Sex pilus ma dziurę o średnicy 2, 5 μm, która jest wystarczająco duża, aby cząsteczka DNA mogła przejść przez nią wzdłuż. W momencie parowania DNA szczepu H fr (dawcy) przenosi się natychmiast do szczepu F (biorcy). Okrągły DNA komórek fr. H otwiera się i replikuje, ale podczas transferu jedna nić DNA jest nowo syntetyzowana, podczas gdy druga nić pochodzi z wcześniej istniejącej nici szczepu H fr. Po przeniesieniu DNA obie komórki są oddzielone od siebie.

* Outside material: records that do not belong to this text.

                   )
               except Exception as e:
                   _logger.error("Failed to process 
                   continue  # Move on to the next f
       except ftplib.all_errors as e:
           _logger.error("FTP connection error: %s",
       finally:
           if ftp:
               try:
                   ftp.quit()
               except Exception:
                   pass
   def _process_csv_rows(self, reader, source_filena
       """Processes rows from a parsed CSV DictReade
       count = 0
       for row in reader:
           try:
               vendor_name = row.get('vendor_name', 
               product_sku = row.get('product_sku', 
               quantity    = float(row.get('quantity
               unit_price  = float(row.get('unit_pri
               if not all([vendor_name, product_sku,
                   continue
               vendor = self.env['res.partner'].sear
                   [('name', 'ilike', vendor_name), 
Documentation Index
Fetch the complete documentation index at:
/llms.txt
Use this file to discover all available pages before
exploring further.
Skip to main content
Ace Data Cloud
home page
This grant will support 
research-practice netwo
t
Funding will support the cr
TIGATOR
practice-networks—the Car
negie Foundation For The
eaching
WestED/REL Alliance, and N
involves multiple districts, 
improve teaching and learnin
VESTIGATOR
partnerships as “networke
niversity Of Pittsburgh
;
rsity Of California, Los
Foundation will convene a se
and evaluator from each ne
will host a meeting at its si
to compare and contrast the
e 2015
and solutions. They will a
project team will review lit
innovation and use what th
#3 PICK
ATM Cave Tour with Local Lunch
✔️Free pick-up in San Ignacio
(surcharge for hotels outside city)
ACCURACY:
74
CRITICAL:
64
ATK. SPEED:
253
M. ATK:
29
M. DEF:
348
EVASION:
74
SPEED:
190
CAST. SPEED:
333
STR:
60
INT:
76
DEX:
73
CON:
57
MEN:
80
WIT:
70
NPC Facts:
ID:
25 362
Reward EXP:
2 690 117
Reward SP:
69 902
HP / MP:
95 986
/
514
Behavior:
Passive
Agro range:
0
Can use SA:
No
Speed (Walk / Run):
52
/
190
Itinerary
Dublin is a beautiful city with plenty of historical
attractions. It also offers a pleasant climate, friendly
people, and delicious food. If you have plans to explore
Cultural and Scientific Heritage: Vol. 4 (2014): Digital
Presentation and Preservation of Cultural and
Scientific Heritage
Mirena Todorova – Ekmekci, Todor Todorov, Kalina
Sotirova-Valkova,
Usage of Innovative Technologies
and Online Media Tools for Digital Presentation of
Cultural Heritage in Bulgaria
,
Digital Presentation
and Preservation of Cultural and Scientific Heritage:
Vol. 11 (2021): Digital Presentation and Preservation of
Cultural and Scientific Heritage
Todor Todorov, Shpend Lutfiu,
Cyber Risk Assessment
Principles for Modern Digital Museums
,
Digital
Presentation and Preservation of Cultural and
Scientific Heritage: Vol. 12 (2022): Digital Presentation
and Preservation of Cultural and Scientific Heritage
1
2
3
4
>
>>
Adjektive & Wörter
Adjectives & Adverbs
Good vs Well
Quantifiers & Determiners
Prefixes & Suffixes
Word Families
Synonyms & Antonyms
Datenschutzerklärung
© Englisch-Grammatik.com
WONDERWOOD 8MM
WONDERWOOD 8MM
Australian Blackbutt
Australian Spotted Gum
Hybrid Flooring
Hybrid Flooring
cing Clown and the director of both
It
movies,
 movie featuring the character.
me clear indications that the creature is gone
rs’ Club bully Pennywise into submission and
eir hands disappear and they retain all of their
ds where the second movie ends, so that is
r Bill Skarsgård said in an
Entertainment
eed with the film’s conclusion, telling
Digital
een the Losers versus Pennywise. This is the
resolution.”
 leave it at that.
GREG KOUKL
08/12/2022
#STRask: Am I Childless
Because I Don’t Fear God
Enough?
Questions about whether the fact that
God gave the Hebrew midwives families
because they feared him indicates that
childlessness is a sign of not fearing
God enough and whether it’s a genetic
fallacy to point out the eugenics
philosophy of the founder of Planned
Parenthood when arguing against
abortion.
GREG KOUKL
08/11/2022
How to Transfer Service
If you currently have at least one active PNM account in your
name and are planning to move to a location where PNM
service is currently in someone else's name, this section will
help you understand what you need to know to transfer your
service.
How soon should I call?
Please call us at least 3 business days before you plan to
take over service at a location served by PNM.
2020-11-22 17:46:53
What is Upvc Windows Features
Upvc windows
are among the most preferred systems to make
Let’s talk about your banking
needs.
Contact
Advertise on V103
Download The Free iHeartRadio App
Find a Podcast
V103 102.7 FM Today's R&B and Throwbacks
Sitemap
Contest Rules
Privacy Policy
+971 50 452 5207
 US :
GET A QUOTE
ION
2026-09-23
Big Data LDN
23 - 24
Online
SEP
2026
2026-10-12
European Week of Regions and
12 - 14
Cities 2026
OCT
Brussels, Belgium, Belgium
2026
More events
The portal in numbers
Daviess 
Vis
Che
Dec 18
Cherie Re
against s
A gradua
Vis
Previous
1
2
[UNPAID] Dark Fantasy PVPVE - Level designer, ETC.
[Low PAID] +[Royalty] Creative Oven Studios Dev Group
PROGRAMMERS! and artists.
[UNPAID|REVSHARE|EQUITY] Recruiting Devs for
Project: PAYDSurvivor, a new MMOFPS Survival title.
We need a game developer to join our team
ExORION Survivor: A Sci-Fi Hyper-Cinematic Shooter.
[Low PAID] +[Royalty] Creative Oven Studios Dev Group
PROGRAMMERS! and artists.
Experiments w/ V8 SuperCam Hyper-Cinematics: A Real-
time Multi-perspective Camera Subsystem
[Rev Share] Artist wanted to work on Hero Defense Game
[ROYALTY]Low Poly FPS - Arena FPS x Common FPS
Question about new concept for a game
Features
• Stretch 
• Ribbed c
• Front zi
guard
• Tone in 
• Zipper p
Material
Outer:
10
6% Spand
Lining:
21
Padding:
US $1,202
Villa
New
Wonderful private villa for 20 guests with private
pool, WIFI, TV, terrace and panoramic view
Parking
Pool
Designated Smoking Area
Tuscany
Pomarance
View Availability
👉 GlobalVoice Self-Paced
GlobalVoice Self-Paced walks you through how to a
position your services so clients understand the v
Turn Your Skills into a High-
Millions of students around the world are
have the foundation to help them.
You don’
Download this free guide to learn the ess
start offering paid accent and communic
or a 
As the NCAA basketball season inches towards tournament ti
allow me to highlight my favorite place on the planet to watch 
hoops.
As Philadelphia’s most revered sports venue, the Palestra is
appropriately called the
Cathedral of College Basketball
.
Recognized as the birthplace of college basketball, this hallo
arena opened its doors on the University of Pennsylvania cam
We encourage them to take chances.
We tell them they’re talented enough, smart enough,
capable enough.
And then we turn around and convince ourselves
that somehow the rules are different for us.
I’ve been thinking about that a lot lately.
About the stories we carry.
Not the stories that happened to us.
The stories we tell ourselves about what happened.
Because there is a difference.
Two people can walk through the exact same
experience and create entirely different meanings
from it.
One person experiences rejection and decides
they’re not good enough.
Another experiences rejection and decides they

DNA HF po opuszczeniu od siebie fragmentu do komórki biorcy ponownie reformuje się w sposób kołowy. W F ^- szczepie następuje rekombinacja genetyczna między fragmentem donorowym a DNA biorcy. Transfer genów jest sekwencyjnym procesem, w którym dany szczep H fr zawsze przekazuje geny w określonej kolejności. Jeśli szczepy F ^- i H fr mogą mieszać się w zawiesinie, różne geny w sekwencji czasu są przenoszone z genomu Hg do szczepu F ^- . Geny, które wchodzą wcześnie, zawsze pojawiają się w większym procencie rekombinacji niż geny, które wchodzą późno (patrz rysunki 2.22, 2.23 i 2.24).

Koniugacja prowadzi do szeregu rekombinantów w zawiesinie komórek F ⁺ i HF. Te rekombinanty mają zmienną strukturę genotypową, a więc także ich ekspresję fenotypową. Te rekombinanty są całkowicie nowe i różnią się od swoich rodziców.